(What you have to do) The answer must consist of the entries, copied exactly and in full.
---------- The input ----------
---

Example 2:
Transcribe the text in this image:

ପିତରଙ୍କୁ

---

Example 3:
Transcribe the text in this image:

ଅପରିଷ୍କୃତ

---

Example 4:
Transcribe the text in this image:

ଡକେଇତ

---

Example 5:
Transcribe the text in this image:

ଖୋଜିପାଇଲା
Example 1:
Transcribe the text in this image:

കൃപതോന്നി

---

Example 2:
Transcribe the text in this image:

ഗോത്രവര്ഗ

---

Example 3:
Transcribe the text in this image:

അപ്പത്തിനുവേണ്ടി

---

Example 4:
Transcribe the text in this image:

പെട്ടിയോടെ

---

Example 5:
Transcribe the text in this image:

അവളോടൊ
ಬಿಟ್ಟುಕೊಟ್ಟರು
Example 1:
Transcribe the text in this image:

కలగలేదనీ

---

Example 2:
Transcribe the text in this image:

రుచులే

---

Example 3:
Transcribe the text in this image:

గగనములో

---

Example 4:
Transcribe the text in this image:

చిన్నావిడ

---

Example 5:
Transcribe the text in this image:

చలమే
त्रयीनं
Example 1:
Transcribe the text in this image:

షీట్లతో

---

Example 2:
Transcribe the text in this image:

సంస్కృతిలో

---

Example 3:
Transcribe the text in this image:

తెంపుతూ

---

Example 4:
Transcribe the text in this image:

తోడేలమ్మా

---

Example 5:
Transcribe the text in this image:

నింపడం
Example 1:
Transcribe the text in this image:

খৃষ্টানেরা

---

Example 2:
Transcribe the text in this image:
----------
(Exercise response)
---

Example 2:
Transcribe the text in this image:

ପିତରଙ୍କୁ

---

Example 3:
Transcribe the text in this image:

ଅପରିଷ୍କୃତ

---

Example 4:
Transcribe the text in this image:

ଡକେଇତ

---

Example 5:
Transcribe the text in this image:

ଖୋଜିପାଇଲା
Example 1:
Transcribe the text in this image:

കൃപതോന്നി

---

Example 2:
Transcribe the text in this image:

ഗോത്രവര്ഗ

---

Example 3:
Transcribe the text in this image:

അപ്പത്തിനുവേണ്ടി

---

Example 4:
Transcribe the text in this image:

പെട്ടിയോടെ

---

Example 5:
Transcribe the text in this image:

അവളോടൊ
ಬಿಟ್ಟುಕೊಟ್ಟರು
Example 1:
Transcribe the text in this image:

కలగలేదనీ

---

Example 2:
Transcribe the text in this image:

రుచులే

---

Example 3:
Transcribe the text in this image:

గగనములో

---

Example 4:
Transcribe the text in this image:

చిన్నావిడ

---

Example 5:
Transcribe the text in this image:

చలమే
त्रयीनं
Example 1:
Transcribe the text in this image:

షీట్లతో

---

Example 2:
Transcribe the text in this image:

సంస్కృతిలో

---

Example 3:
Transcribe the text in this image:

తెంపుతూ

---

Example 4:
Transcribe the text in this image:

తోడేలమ్మా

---

Example 5:
Transcribe the text in this image:

నింపడం
Example 1:
Transcribe the text in this image:

খৃষ্টানেরা

---

Example 2:
Transcribe the text in this image:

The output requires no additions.